*** Supplied records Section Begins ***
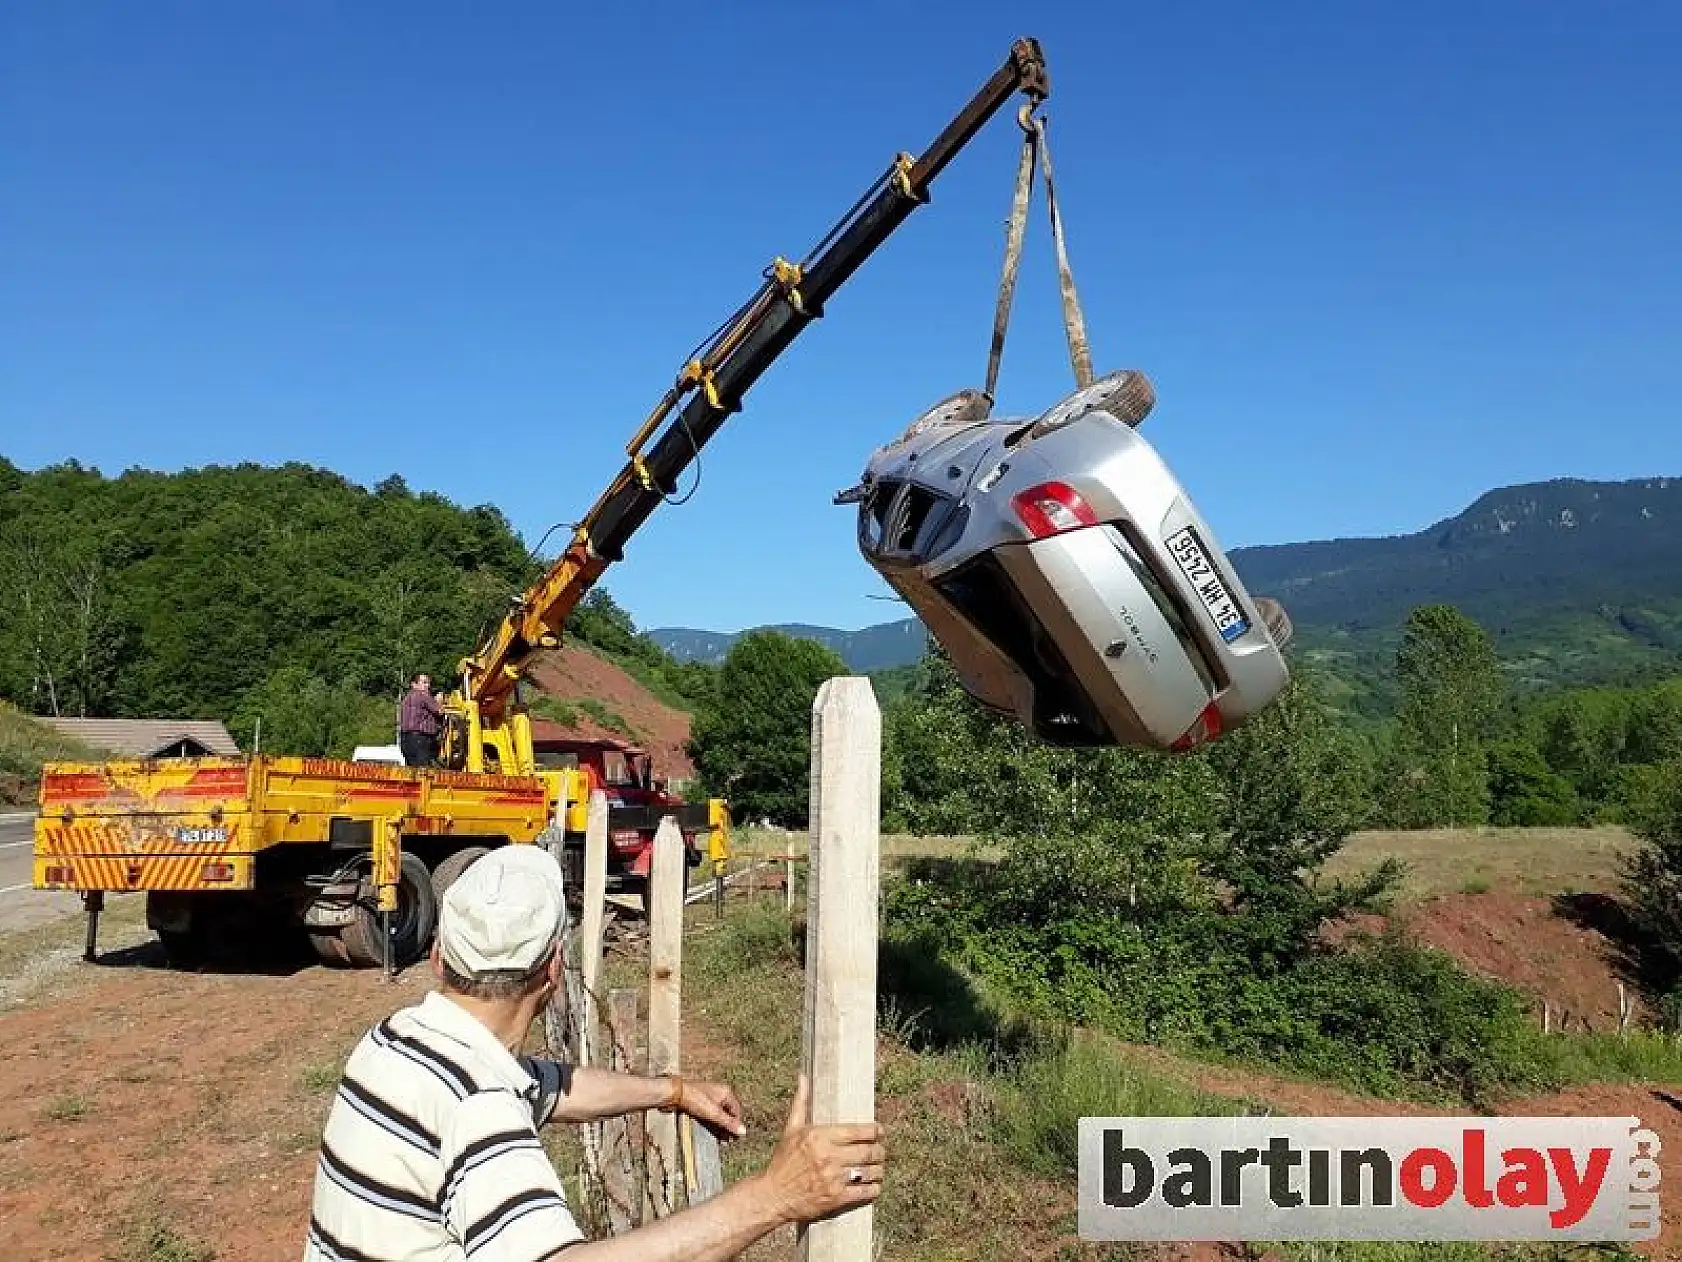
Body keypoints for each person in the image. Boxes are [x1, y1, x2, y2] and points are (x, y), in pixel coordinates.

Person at [303, 844, 884, 1262]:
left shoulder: (396, 1042)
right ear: (555, 970)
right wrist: (775, 1196)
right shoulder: (478, 1104)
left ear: (438, 958)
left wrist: (673, 1091)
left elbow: (545, 1087)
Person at [398, 671, 444, 767]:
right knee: (423, 770)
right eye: (424, 682)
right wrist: (439, 700)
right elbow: (439, 711)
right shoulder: (423, 695)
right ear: (414, 684)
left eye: (428, 683)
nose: (427, 686)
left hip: (405, 739)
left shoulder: (406, 698)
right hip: (421, 738)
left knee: (412, 769)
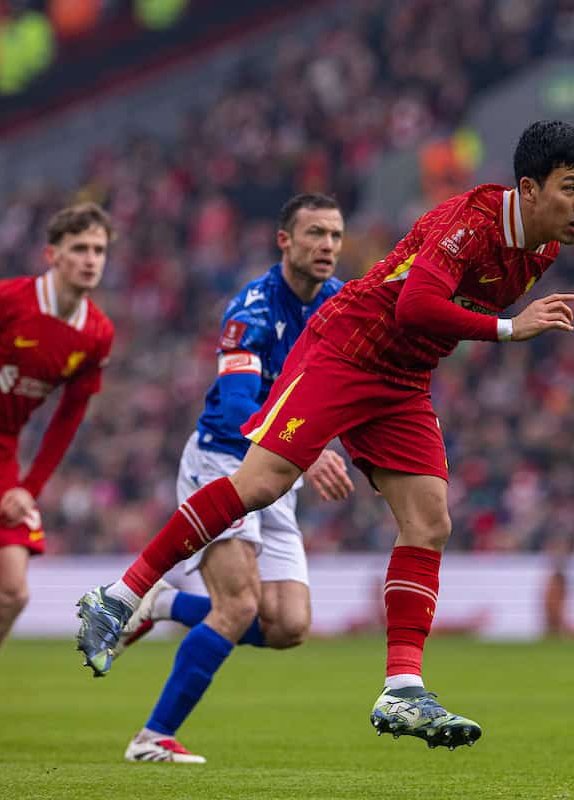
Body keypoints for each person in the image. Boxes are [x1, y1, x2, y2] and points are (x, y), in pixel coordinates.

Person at [76, 119, 574, 750]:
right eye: (570, 187)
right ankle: (119, 595)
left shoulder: (543, 245)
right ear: (528, 187)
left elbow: (431, 324)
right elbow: (413, 306)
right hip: (348, 349)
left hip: (405, 377)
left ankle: (402, 688)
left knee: (430, 520)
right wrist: (508, 329)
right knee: (262, 483)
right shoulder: (473, 222)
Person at [119, 193, 354, 764]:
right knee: (239, 605)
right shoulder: (249, 311)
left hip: (277, 474)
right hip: (223, 465)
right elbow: (233, 408)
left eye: (335, 236)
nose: (327, 246)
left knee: (290, 625)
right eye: (315, 234)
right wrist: (305, 446)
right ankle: (152, 738)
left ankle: (164, 605)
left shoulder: (341, 304)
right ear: (285, 241)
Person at [0, 203, 115, 745]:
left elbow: (69, 418)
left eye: (98, 250)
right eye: (80, 250)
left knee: (12, 596)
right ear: (53, 255)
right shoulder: (7, 299)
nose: (91, 260)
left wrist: (29, 487)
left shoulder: (95, 333)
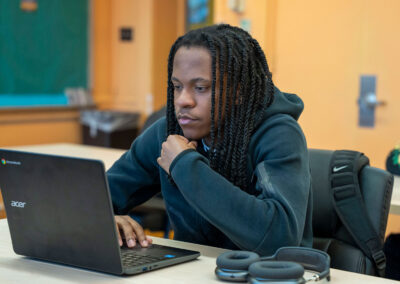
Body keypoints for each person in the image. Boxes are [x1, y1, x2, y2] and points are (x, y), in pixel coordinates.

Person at [107, 24, 312, 256]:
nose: (183, 100)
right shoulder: (167, 132)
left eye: (201, 87)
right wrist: (106, 219)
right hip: (192, 272)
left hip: (265, 275)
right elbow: (101, 195)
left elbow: (278, 237)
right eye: (177, 87)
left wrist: (184, 165)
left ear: (239, 92)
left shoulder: (278, 134)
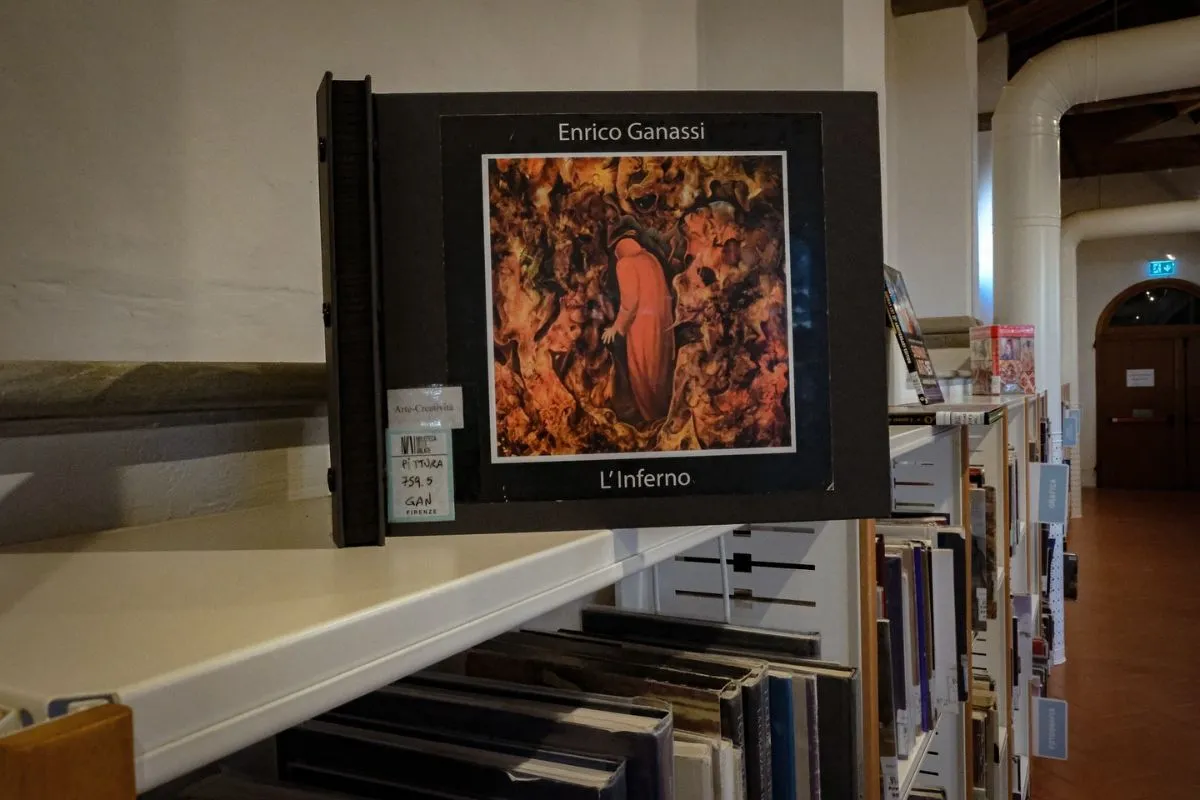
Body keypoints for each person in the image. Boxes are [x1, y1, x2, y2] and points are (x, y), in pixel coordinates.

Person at [602, 222, 675, 422]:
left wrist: (616, 327)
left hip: (642, 327)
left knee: (643, 373)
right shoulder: (650, 258)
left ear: (619, 246)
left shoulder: (625, 264)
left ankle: (652, 419)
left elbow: (630, 303)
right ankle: (662, 416)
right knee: (660, 370)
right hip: (662, 323)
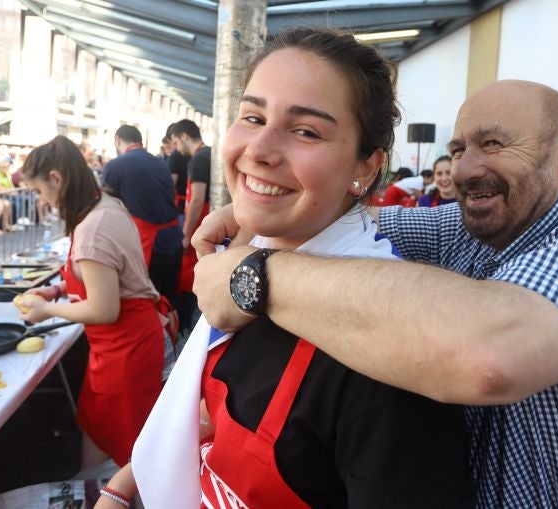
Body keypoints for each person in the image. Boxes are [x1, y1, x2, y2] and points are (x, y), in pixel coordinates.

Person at [190, 79, 558, 507]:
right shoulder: (471, 229)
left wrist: (253, 275)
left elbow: (489, 356)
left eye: (494, 144)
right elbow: (335, 225)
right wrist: (256, 209)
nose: (464, 170)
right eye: (457, 150)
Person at [97, 28, 473, 509]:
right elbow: (216, 416)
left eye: (306, 131)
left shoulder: (385, 362)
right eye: (253, 117)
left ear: (366, 167)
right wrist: (124, 485)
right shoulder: (238, 265)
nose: (260, 150)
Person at [17, 135, 166, 469]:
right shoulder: (105, 204)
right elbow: (101, 275)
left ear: (56, 178)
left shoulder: (92, 229)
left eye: (40, 191)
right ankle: (96, 492)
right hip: (127, 344)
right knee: (100, 429)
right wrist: (57, 291)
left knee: (125, 442)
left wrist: (47, 309)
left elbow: (103, 309)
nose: (43, 201)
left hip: (124, 350)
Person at [102, 125, 183, 304]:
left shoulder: (115, 166)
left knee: (150, 301)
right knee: (169, 301)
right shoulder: (160, 163)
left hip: (149, 245)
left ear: (117, 140)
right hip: (174, 240)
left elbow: (105, 212)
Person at [169, 119, 210, 331]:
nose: (177, 148)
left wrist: (186, 234)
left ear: (184, 136)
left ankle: (186, 326)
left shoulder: (198, 159)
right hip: (205, 227)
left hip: (198, 229)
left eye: (176, 142)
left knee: (188, 278)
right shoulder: (207, 154)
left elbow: (196, 199)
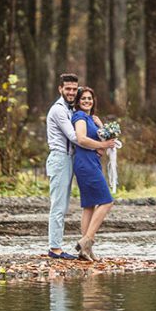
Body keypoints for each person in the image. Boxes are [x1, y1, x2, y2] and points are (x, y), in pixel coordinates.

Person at [45, 74, 115, 259]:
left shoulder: (72, 111)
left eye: (73, 89)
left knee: (85, 204)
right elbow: (76, 138)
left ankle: (85, 247)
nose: (71, 92)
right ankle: (55, 248)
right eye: (67, 88)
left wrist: (100, 131)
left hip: (72, 159)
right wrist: (102, 144)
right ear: (60, 88)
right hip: (60, 159)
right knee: (59, 205)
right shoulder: (60, 110)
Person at [71, 87, 114, 261]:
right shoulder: (80, 117)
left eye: (90, 98)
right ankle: (87, 240)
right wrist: (103, 146)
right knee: (107, 201)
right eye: (83, 99)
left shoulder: (91, 118)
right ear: (78, 101)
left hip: (91, 161)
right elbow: (81, 139)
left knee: (89, 205)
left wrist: (100, 125)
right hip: (85, 163)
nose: (87, 101)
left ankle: (85, 251)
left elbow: (103, 139)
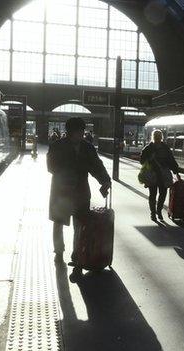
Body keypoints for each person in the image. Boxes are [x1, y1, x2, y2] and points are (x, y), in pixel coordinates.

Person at [47, 118, 111, 279]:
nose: (81, 135)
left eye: (82, 132)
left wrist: (105, 181)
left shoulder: (87, 147)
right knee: (58, 224)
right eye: (78, 132)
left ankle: (77, 261)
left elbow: (96, 165)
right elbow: (51, 167)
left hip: (81, 193)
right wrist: (70, 172)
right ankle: (59, 250)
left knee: (81, 228)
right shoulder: (57, 146)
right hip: (62, 193)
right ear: (69, 132)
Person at [140, 130, 180, 221]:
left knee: (161, 194)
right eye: (156, 136)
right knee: (154, 194)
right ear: (153, 137)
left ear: (161, 137)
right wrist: (150, 159)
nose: (157, 138)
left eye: (159, 136)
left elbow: (171, 161)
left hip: (163, 175)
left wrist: (176, 171)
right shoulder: (149, 148)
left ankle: (158, 211)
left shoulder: (164, 148)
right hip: (153, 174)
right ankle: (153, 213)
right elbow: (142, 161)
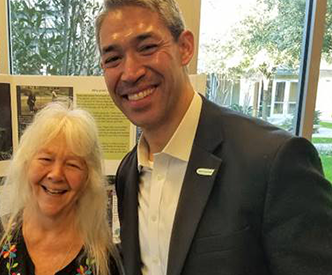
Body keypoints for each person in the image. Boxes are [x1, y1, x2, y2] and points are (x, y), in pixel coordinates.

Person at [96, 1, 332, 275]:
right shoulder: (128, 173)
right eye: (113, 59)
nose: (131, 72)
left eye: (147, 47)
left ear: (184, 47)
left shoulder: (273, 161)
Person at [0, 103, 122, 275]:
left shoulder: (104, 260)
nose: (56, 174)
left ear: (88, 179)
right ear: (25, 164)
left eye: (72, 164)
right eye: (46, 159)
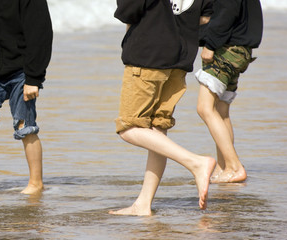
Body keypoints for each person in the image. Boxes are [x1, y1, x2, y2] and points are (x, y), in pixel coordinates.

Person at [109, 0, 216, 216]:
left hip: (147, 55)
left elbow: (127, 11)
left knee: (128, 127)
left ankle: (196, 162)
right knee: (157, 130)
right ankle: (143, 203)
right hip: (180, 59)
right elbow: (206, 17)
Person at [0, 0, 53, 194]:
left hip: (22, 71)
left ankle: (36, 183)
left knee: (25, 127)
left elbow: (41, 35)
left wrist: (34, 78)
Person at [195, 0, 263, 183]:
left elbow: (227, 12)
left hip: (226, 49)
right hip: (239, 49)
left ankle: (234, 166)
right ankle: (224, 167)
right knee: (221, 111)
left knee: (204, 108)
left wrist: (209, 45)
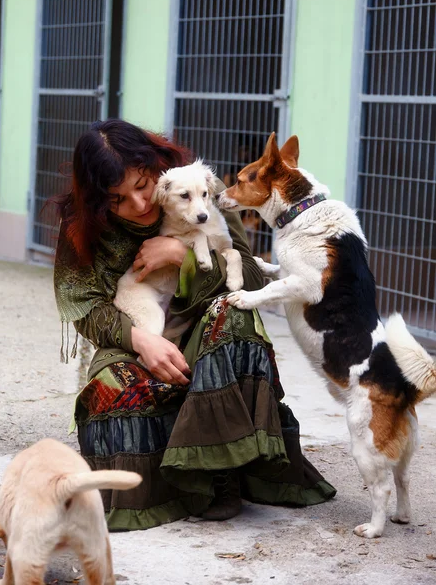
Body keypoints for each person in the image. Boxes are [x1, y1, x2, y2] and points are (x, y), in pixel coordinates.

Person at [53, 118, 336, 531]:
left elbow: (254, 278)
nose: (138, 204)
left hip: (205, 316)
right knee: (115, 389)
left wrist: (178, 256)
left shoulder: (201, 190)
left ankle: (221, 470)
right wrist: (141, 341)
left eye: (143, 184)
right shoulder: (81, 224)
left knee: (234, 318)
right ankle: (169, 483)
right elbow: (87, 305)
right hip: (135, 325)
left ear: (156, 168)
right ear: (98, 201)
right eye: (117, 199)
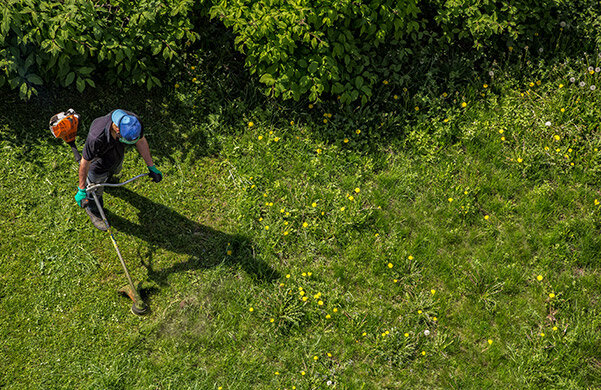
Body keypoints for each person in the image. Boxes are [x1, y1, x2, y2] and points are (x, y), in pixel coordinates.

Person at [74, 109, 162, 230]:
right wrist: (81, 188)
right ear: (117, 129)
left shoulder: (133, 122)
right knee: (95, 190)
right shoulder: (96, 137)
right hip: (98, 164)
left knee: (116, 169)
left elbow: (141, 141)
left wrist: (151, 166)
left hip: (116, 154)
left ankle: (108, 179)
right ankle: (94, 212)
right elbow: (85, 161)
*** Supplied records Section Ends ***
▶ **Exercise objective**
Would you copy the lines above exactly, starting with the one that has "right eye: (46, 159)" and ending with the one that has "right eye: (117, 199)", both included, without the pictures?

▶ **Response**
right eye: (46, 159)
Body keypoints for each person in the image. Boxes are [x1, y1, x2, y2] and points are (x, y), in pixel coordinates.

Person at [109, 0, 216, 216]:
left hip: (147, 55)
left elbow: (127, 11)
left knee: (128, 127)
left ankle: (196, 162)
right knee: (157, 130)
right ankle: (143, 203)
right hip: (180, 59)
right elbow: (206, 17)
Person at [0, 0, 53, 194]:
left hip: (22, 71)
left ankle: (36, 183)
left knee: (25, 127)
left elbow: (41, 35)
left wrist: (34, 78)
Person at [195, 0, 263, 183]:
left elbow: (227, 12)
left hip: (226, 49)
right hip: (239, 49)
left ankle: (234, 166)
right ankle: (224, 167)
right knee: (221, 111)
left knee: (204, 108)
left wrist: (209, 45)
Body keypoints for each person in the image. Boxes are [x1, y1, x2, y2] and points are (x, y), in pixel coordinates.

Person at [53, 118, 336, 531]:
left elbow: (254, 278)
nose: (138, 204)
left hip: (205, 316)
right knee: (115, 389)
left wrist: (178, 256)
left shoulder: (201, 190)
left ankle: (221, 470)
right wrist: (141, 341)
left eye: (143, 184)
right shoulder: (81, 224)
left knee: (234, 318)
right ankle: (169, 483)
right elbow: (87, 305)
right hip: (135, 325)
left ear: (156, 168)
right ear: (98, 201)
right eye: (117, 199)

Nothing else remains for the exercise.